───── Texte source ─────
Forts d’une résidence d’écriture offerte par le centre d’artistes 3e impérial de Granby, les poètes Dominic Marcil et Hector Ruiz ont investi une taverne de la ville pour tenter d’entrer en contact avec sa faune et ses mythes.

Poésie

Forts d’une résidence d’écriture offerte par le centre d’artistes 3e impérial de Granby, les poètes Dominic Marcil et Hector Ruiz ont investi une taverne de la ville pour tenter d’entrer en contact avec sa faune et ses mythes.

Il y a de ces écrivains qui ont gagné notre confiance et que l’on aime suivre, littéralement. C’est le cas du duo formé par Dominic Marcil et Hector Ruiz, marcheurs et démarcheurs de projets auprès de qui plusieurs ont déambulé dans Lire la rue, marcher le poème (Noroît, 2016), un exercice convaincant sur le potentiel littéraire de la marche urbaine, envisagée en parallèle avec la lecture de textes poétiques.

Pour son second projet, le tandem nous invite à le suivre dans la découverte d’une taverne, lieu qui inspire la littérature et les arts depuis des siècles — de Rabelais à Broue, en passant par l’incipit de Moby Dick. La Taverne nationale, sise au centre-ville de Granby, est tout ce qu’elle annonce: une place pour bonshommes, de tradition ouvrière, ouverte depuis le milieu du siècle dernier.

C’est sur une correspondance (unilatérale) avec Johnny, touchant pilier de l’endroit («Pendant sept ans, mon lunch ç’a été des May West»), que s’appuie la charpente de ce livre-taverne. Avec la phrase «Johnny, tu vas entendre parler de nous alors aussi bien te raconter comment ça s’est passé» s’ouvre tout le projet de recherche-création de Taverne nationale, tout en en révélant les difficultés méthodologiques. Car on ne fait pas d’anthropologie de taverne sans casser des œufs (dans le vinaigre).

En effet, les deux poètes aux stylos et carnets ont vite été repérés: «Je voulais m’asseoir dans un coin du bar, je rêvais de m’effacer, écrit Ruiz, mais mon accent me trahit, pour ainsi dire.» Ce dévoilement, qui est aussi l’aveu d’une culture du quotidien pas tout à fait partagée entre les poètes et les réguliers de la taverne, sert admirablement bien le livre. Entrant dans la taverne avec Dom et Hector, on en fait la découverte avec eux, dans toute la simultanéité des questions qui leur viennent en tête chaque soir, à travers tous les comportements et bribes de conversation inexplicables et au-delà des mythes nostalgiques à déboulonner.

Le décalage entre leur soif de s’infiltrer parmi les buveurs et la culture obscurantiste qui règne dans toute taverne est dès lors fascinant:

Quand je sors mon carnet
la nouvelle pense qu’on est de la police
mais c’est pire
on écrit
[…]
Pour brouiller les pistes
Hector choisit
American Woman dans le juke-box
mais c’est
L’aigle noir qui décolle
nous comprenons que nous sommes tombés
dans un guet-apens.
─────
Consigne écrite 1: Reprends le passage de la critique de Taverne nationale qui va de « Pour son second » jusqu'à « (dans le vinaigre). », en remplaçant « Johnny » par « Jean ».
Consigne écrite 2: Poursuis la critique de Taverne nationale à partir de l'endroit où elle s'arrête.
Les données placées plus loin n'interviennent pas ici.
───── Données fournies ─────
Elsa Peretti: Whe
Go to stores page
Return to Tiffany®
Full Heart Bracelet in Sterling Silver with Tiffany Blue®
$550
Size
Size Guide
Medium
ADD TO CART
─────
───── Données fournies ─────
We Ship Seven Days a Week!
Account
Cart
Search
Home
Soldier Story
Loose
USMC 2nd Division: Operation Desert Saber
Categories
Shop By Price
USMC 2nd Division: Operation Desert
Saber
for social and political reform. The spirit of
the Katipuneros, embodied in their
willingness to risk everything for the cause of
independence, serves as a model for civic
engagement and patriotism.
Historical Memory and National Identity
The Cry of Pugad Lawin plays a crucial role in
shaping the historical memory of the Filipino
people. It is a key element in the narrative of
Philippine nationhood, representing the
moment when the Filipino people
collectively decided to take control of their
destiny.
─────
Réponse finale 1:
Pour son second projet, le tandem nous invite à le suivre dans la découverte d’une taverne, lieu qui inspire la littérature et les arts depuis des siècles — de Rabelais à Broue, en passant par l’incipit de Moby Dick. La Taverne nationale, sise au centre-ville de Granby, est tout ce qu’elle annonce: une place pour bonshommes, de tradition ouvrière, ouverte depuis le milieu du siècle dernier.

C’est sur une correspondance (unilatérale) avec Jean, touchant pilier de l’endroit («Pendant sept ans, mon lunch ç’a été des May West»), que s’appuie la charpente de ce livre-taverne. Avec la phrase «Jean, tu vas entendre parler de nous alors aussi bien te raconter comment ça s’est passé» s’ouvre tout le projet de recherche-création de Taverne nationale, tout en en révélant les difficultés méthodologiques. Car on ne fait pas d’anthropologie de taverne sans casser des œufs (dans le vinaigre).

Réponse finale 2:
On est six millions, faut se parler

En 2016, le poète et essayiste Mathieu Arsenault faisait paraître son Guide des bars et pubs du Saguenay (Le Quartanier), une collection de poèmes rédigés à la suite d’une résidence d’exploration des débits de boissons de Chicoutimi accompagnés d’un bref essai exposant la méthode soi-disant incognito du poète, muni d’un cellulaire pour noter ce qu’il déniche. Si les réflexions d’Arsenault sur les tactiques de terrain à utiliser m’ont paru intéressantes, ses poèmes étaient teintés d’une distance hautaine qui m’avait importuné. Nulle trace de condescendance chez Marcil et Ruiz, au contraire, ceux-ci n’hésitant pas à remettre en question leur présence même au sein de ce milieu (toujours ces carnets qui rendent suspects): «En regardant du coin de l’œil les buveurs me regarder [sic] regarder/mes carnets/il y a une erreur de syntaxe/dans ma présence.»

Pour qui maîtrise le code et se voit tacitement accepté par la clientèle en place, il est indéniable que la taverne est le lieu d’une socialisation particulière. Saluons ici l’instinct de chercheurs des deux poètes en immersion, qui ont déniché cette savoureuse thèse de sociologie de 1972, laquelle explore les modes d’interaction des hommes à la taverne, eux qui «profitent des moindres occasions pour engager la conversation». La conclusion à ce segment est d’une candeur touchante, candeur éclairant nombre de confidences de comptoir: «[Les circonstances susceptibles d’entraîner une prise de contact entre hommes] peuvent être des plus variées, de la pluie au goût de la bière.» Le bar, il est vrai, contient toutes les potentialités des discussions qu’il abrite: sport à la télé, tounes dans le juke-box, manchettes de journal.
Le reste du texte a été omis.